Many people are raising concern that like New Orleans and Iraq, Haiti will be a victim of what Naomi Klein calls "Shock Doctrine" - that wars and natural disasters can be used to smash a people's will to resist, opening the way for big capitalist corporations and right-wing governments to go in and do as they please.

A Facebook group, "NO SHOCK DOCTRINE FOR HAITI" says:
'The people of Haiti need help. We must dig them out of the rubble. We must feed and clothe them, and then we must work with them to re-build their country.

Yet some see this as an excuse to strip their economy of what assets it has left. Some see the shock of the earthquake as an opportunity to impose unpopular policies on a grieving people.
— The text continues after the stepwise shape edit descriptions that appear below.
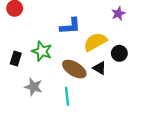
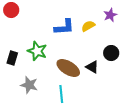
yellow semicircle: (95, 42) -> (88, 26), moved, size x0.6

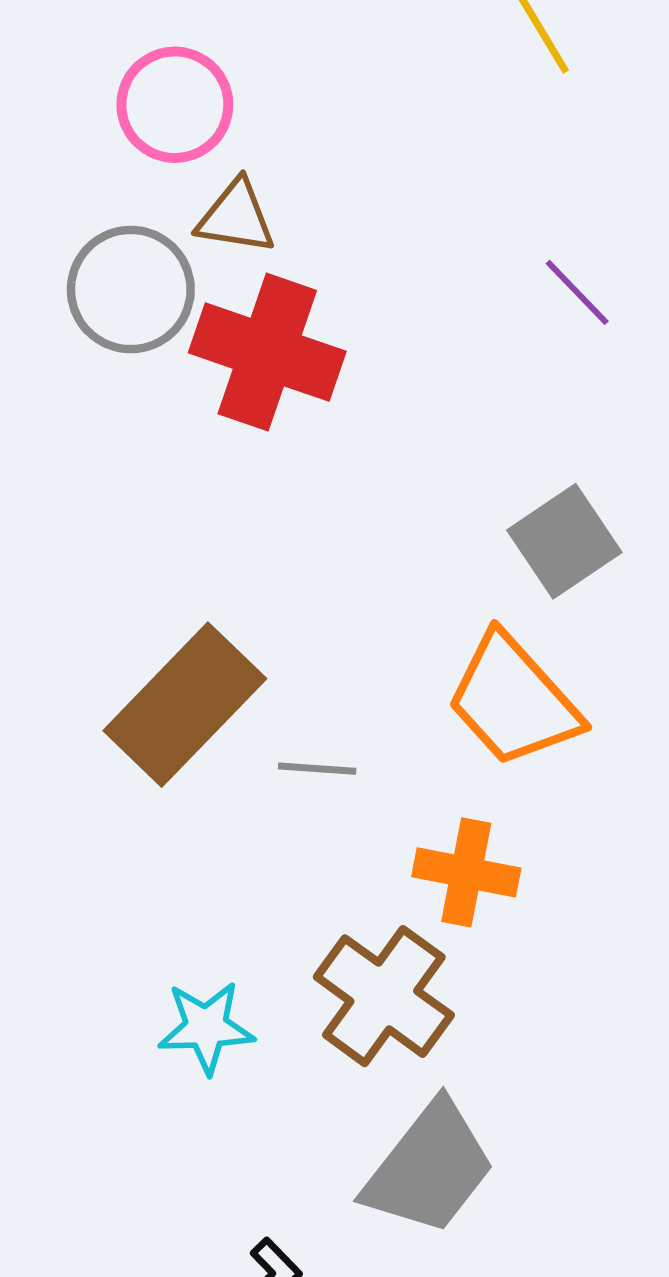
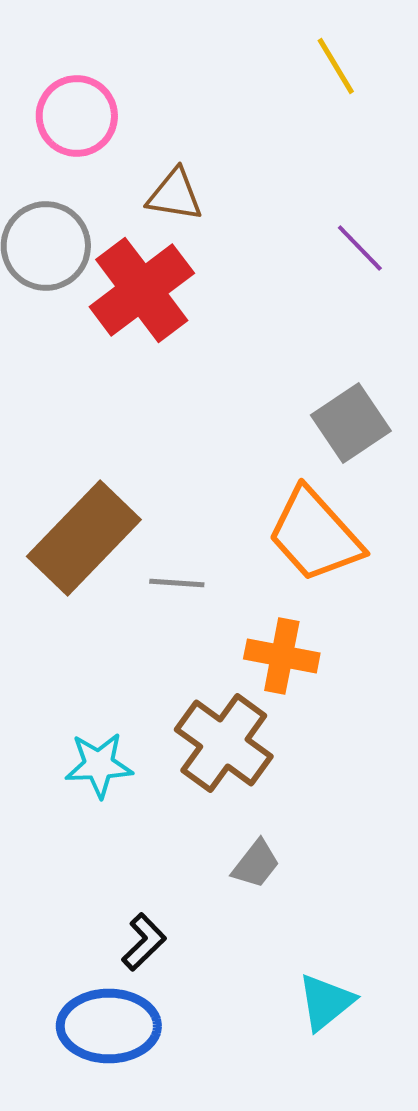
brown triangle: (236, 217) -> (175, 195), moved
red cross: (267, 352) -> (142, 290), turned 34
gray trapezoid: (429, 1168) -> (256, 864), size x0.5

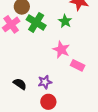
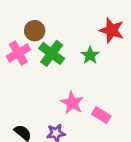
pink star: (61, 50) -> (72, 103), moved

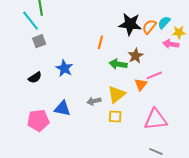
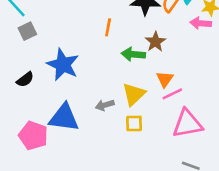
blue star: (64, 68) -> (63, 65), size x1.4
pink line: (154, 75) -> (172, 94), moved
blue triangle: (62, 109) -> (64, 118), size x1.4
pink pentagon: (38, 120) -> (33, 135), turned 30

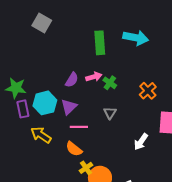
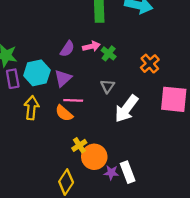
yellow arrow: (41, 135) -> (31, 108), turned 60
white arrow: (141, 142) -> (126, 109), moved, size x1.5
orange semicircle: (74, 149) -> (64, 113), moved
America's radical right have long seen disasters as a chance to push devastating policies on the distracted poor. They know it is the only way people will accept their economies being plundered.
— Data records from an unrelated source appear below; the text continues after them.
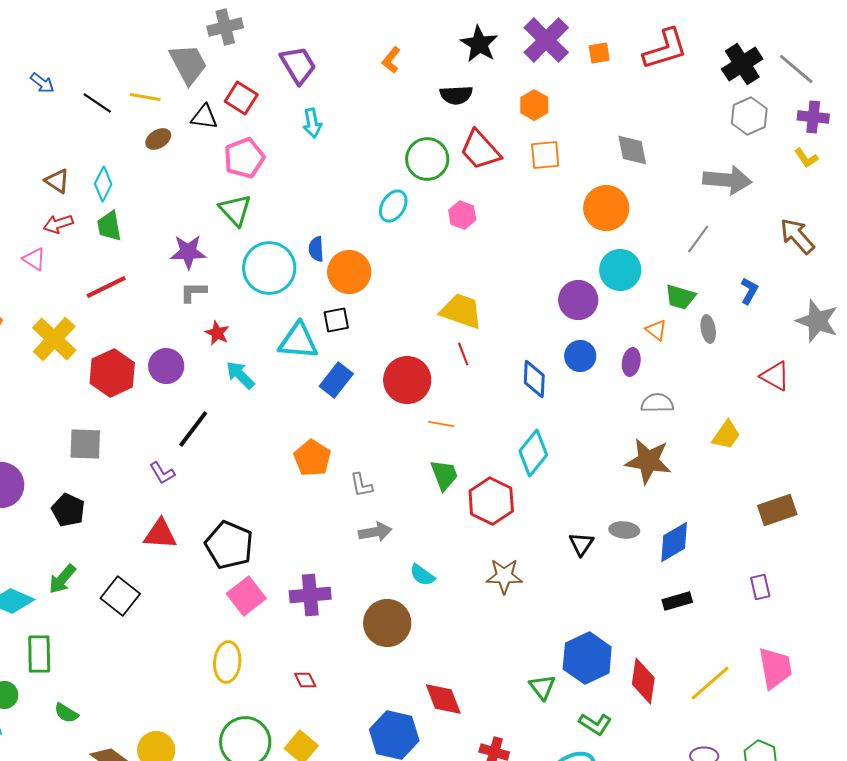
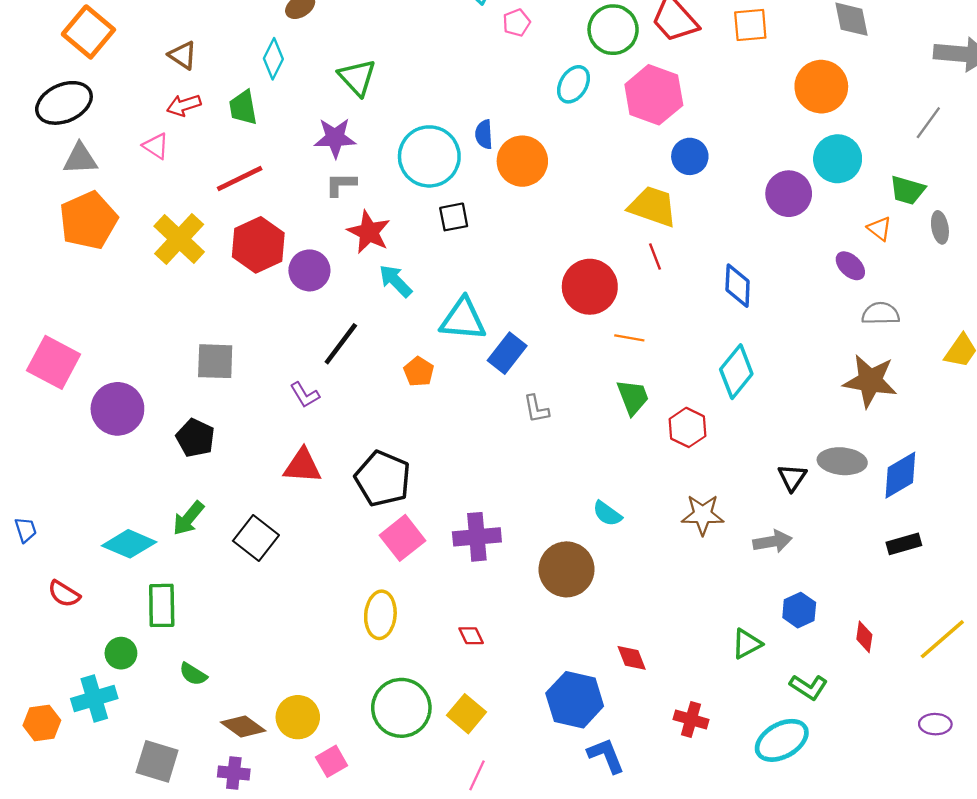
pink pentagon: (244, 158) -> (517, 23), moved, size x0.6
cyan diamond: (103, 184) -> (273, 59), moved
green triangle: (235, 210) -> (357, 77), moved
pink hexagon: (462, 215) -> (654, 95), size x1.8
black square: (336, 320) -> (454, 217), moved
red star: (217, 333) -> (369, 232), size x1.5
cyan triangle: (298, 341) -> (463, 319), moved
blue circle: (580, 356) -> (690, 156), moved
purple ellipse: (631, 362) -> (850, 266), turned -56
red hexagon: (112, 373) -> (258, 245), moved
blue rectangle: (336, 380) -> (507, 353), moved
orange pentagon: (312, 458) -> (419, 372), moved, size x0.7
red hexagon: (491, 501) -> (688, 427), size x0.7
gray ellipse: (624, 530) -> (842, 461), size x1.4
gray arrow: (375, 532) -> (772, 541), moved
blue hexagon: (587, 658) -> (799, 610), size x0.6
red diamond: (643, 681) -> (864, 637), size x0.6
green triangle: (542, 687) -> (747, 644), turned 40
red diamond: (443, 699) -> (632, 658), size x0.7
This "Shock Doctrine" which brought us General Pinochet and Russian oligarchs is now moving swiftly on Haiti. These are the people who forced through the privatisation of social housing after Katrina - pushing the poor out of their homes without their consent. They used the Asian Tsunami as an excuse to take coasts out of the possession of poor fisherman, and hand them to western hotel conglomerates.

And now, one of the most influential American think tanks - the Heritage Foundation - is already suggesting they do the same to Haiti. The IMF are alleged to have demanded pay freezes and energy price hikes in exchange for a help.

We must help the people of Haiti build a country they want, not one which is forced on them by the people who brought us the credit crunch, South Americas generation of dictators, and George W Bush.

See here, for example:

http://en.wikipedia.org/wiki/The_Shock_Doctrine


http://i3.democracynow.org/2010/1/14/naomi_klein_issues_haiti_disaster_capitalism

http://www.naomiklein.org/articles/2010/01/haiti-disaster-capitalism-alert-stop-them-they-shock-again


On Thursday, a number of progressive organisations in the United States, including the Institute for Justice and Democracy in Haiti(IJDH), called for the different aid missions arriving in Haiti to make sure their work was co-ordinated and that it respected the dignity of Haitians, involving them in decision-making, and ensuring accoutability. Otherwise they would cause more suffering, warned IJDH director Brian Concannon.
http://www.morningstaronline.co.uk/index.php/news/content/view/full/85634

At present the signs are not too hopeful.